- SUPPLIED PASSAGE
============================================================
Figure 3. Tryptophan affects central nervous system activity. The protective effect of the AhR ligand on CNS autoimmunity is through the IFN-I-AhR-Socs2-NF-κB signaling pathway. Microglia can send signals to astrocytes to mediate the response to the inflammatory in CNS. The microbial metabolites of tryptophan regulate the microglial activation, produce TGFα and VEGF-B, regulate CNS-related diseases, and the transcription in astrocytes through AhR. Microglia derived-TGFα can bind to the ErbB1 in astrocytes to show exert neuroprotective effects. In contrast, VEGF-B production triggers FLT-1 signaling in astrocytes. AhR, aryl hydrocarbon receptor; IFN-I, Type I interferon; Socs2, suppressors of cytokine signaling 2; IFNAR-1, AhR-mediated interferon-α receptor-1; TGFα, transforming growth factor-alpha; VEGF-B, vascular endothelial growth factor B; ErbB1, epidermal growth receptor; FLT-1, endothelial growth factor receptor 1.
Effects of central nervous system on the intestinal tract
The ability of the intestinal epithelium to act as a barrier between the external and tightly regulated internal environments is critical for human health. The brain can influence the structure and function of the gut microbiome through the autonomic nervous system (ANS), by regulating local intestinal movement, transport and secretion, and permeability (6). The brain-gut axis is a two-way communication network between gut and brain. Communication occurs through three different pathways: the nervous system pathway (30), the endocrine pathway, and the immune pathway (31).
============================================================
- RECORDED DATA
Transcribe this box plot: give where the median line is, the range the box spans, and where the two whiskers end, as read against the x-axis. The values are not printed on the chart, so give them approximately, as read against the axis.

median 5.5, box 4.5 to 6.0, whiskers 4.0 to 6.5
============================================================
- EXPLORE THE MATERIAL
- 1) Name every communication pathway of the brain-gut axis that the tryptophan passage lists.
- 2) Please mark each statement yes or no according to the tryptophan passage, and quote the words that decide it.
(a) Microglia-derived TGFα binds to ErbB1 in astrocytes.
(b) The brain-gut axis is a one-way communication network running from brain to gut.
(c) VEGF-B production triggers FLT-1 signaling in microglia.
The lines aren't needed here.

- LIST OF ANSWERS
- 1)
- Nervous system pathway
- Endocrine pathway
- Immune pathway

- 2)
(a) Yes: "Microglia derived-TGFα can bind to the ErbB1 in astrocytes"
(b) No: "The brain-gut axis is a two-way communication network between gut and brain."
(c) No: "VEGF-B production triggers FLT-1 signaling in astrocytes."